Longtime north St. Louis County resident Geralda Ray believes that the focus of the protests in the suburb of Ferguson should stay centered on the death of 18-year-old Mike Brown.
But as she held her sign near the spot Brown was killed earlier this month, Ray thought about the Missouri town of Kinloch: a place she had once called home.
Like most residents of Kinloch, Ray had been forced to relocate after a buyout program bought up most of the land to expand the adjacent airport. Many of those from Kinloch were forced to move to other nearby municipalities such as Florissant, Berkeley and Ferguson, where historic laws had long forbidden black citizens from owning land.
Many ended up in the Canfield Green apartment complex, where Mike Brown lived and died.
So when protests erupted over Brown’s death, some former residents of Kinloch were more than ready to carry its memory with them in the streets.
“I used to live in Kinloch,” Ray said. “You should see my old apartment. There’s nothing left.”
Once a vibrant, self-sustaining, middle-class community of thousands in north St. Louis County — and also the first incorporated black community in the state — Kinloch was effectively reduced to a collection of overgrown vacant lots, decaying streets and abandoned buildings. It’s illegally used as a dumping ground for trash, old furniture and even bodies.
Only minutes from the protests in Ferguson, the near-vacant city has long been a symbol of what many African-Americans in north St. Louis County feel is representative of a social and governmental system in which they have little voice and that they say consistently works against them.
Some 30 years ago, the City of St. Louis started a buyout program in Kinloch to collect land in order to build a new runway at the Lambert-St. Louis International Airport. While voluntary on paper, those who lived there at the time describe the atmosphere as “arm-twisting.”
Eminent domain was in the back of everybody’s mind.

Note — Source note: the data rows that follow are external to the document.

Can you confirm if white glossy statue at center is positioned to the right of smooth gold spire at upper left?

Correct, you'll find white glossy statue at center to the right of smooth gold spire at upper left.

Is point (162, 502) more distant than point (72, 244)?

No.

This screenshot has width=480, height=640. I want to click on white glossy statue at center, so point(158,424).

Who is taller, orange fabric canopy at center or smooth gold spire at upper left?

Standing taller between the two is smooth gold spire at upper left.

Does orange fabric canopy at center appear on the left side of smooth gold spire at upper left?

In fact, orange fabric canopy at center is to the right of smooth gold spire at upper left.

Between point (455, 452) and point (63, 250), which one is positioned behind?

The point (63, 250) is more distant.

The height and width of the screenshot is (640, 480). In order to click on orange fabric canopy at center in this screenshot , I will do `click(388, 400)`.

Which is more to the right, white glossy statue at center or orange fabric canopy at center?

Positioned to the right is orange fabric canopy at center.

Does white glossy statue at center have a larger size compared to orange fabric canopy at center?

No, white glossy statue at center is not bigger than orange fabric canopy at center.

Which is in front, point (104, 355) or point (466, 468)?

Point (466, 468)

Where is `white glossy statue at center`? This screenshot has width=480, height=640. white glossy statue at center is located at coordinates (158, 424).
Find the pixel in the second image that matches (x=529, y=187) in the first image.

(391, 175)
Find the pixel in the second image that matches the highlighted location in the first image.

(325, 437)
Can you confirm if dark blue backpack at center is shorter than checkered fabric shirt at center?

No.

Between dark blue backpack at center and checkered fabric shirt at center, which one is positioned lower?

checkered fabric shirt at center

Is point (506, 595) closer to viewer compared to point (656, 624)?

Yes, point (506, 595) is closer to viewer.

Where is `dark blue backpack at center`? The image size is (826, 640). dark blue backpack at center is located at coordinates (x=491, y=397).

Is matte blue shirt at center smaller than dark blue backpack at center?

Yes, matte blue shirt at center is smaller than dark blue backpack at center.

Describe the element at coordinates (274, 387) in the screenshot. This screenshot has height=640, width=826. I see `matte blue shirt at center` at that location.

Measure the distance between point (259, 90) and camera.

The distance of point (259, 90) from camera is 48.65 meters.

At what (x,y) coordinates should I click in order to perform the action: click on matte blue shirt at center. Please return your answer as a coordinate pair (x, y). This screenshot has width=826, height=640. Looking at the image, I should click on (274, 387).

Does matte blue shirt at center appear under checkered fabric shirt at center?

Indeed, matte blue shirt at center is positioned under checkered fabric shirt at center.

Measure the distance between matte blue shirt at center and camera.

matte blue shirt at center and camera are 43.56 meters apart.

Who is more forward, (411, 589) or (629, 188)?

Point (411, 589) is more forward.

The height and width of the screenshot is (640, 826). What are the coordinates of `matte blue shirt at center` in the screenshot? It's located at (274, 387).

“Whether you chose to accept it or you chose to fight it, you knew eventually you’d have to leave,” Steven Peebles, who grew up in Kinloch, told Al Jazeera in April as part of a look at Missouri’s disappearing black towns. “There was this feeling of helplessness. We were essentially and effectively gobbled up.”
“The airport took that sense of community,” he added, “and eradicated it.”
In 1980, more than 4,000 people lived in Kinloch. Today there are not even 300, and the entire municipality has been reduced to less than one square mile of land, drained of most of its tax base. What used to be streets lined with houses, churches and corner stores now resembles an undeveloped plot of land, sprinkled with decaying buildings and cracked, empty streets. Much of the land belongs to the City of St. Louis.
Nearly the entire town was torn down to accommodate a runway that, in the end, was never built. The ground shakes when landing planes pass over, an ironic homage to the fact that the city’s first airstrip was in Kinloch, a point of pride for many of its former residents.
Tony Ambus, a long-time resident of the area who was also out protesting in Ferguson, knew the story of Kinloch well.
“What they did in Kinloch,” he said, “was destroy the sense of community there.”
Umar Lee, a life-long resident of north St. Louis County and local writer, told America Tonight that a sense of displacement has contributed to the frustration in Ferguson and is now being broadcast all over the world.
“You have a lot of displaced youth,” Lee said. “Either they came from Kinloch, or their families came from Kinloch. You know, a lot of these families are so transient and moving from one apartment complex — like Canfield Green — to another.”
He added: “Just constantly moving and no real sense of place or direction.”
Lee and the Al Jazeera film crew were later threatened by two Kinloch police officers for filming a sign on one of its abandoned streets. In recent years, the remnants of the city have become notorious for crime and violence, due to the abandoned buildings, former Kinloch residents said.
“You want to know what they did to that church?” Ray asked of the Catholic parish she and her children went to when they lived in Kinloch.
A scowl formed on her face. “It’s a nightclub now.”
Kinloch, Lee said, is one of the many factors playing into the protests in Ferguson. To understand Ferguson, one must understand Kinloch.
“It’s not just Mike Brown,” he said. “It’s life — times of bad dealings with the police and seeing your family dealt with by the police in that manner. It’s so many things, and it’s not just Mike Brown.”
“[Kinloch] is an issue they had back then,” said a Ferguson protester named Susan, who wished to have her last name withheld. “They tried to brush it under the rug there. Now it’s back up in their face.”
Susan was a property manager in Kinloch for several years. The apartment complex she managed was foreclosed on, and she was charged with the task of evicting its residents.
“They didn’t understand,” she said softly. “It was home to a lot of people for generations. They were heartbroken. That was their home.”
For those who lived in Kinloch, the city was the village it took to raise their children. It’s a community many are nostalgic for, and many who lived there feel the system that took Mike Brown is the connected to the one that bulldozed their hometown.
“It’s a festering wound,” Susan said. “They feel like they weren’t ever heard.”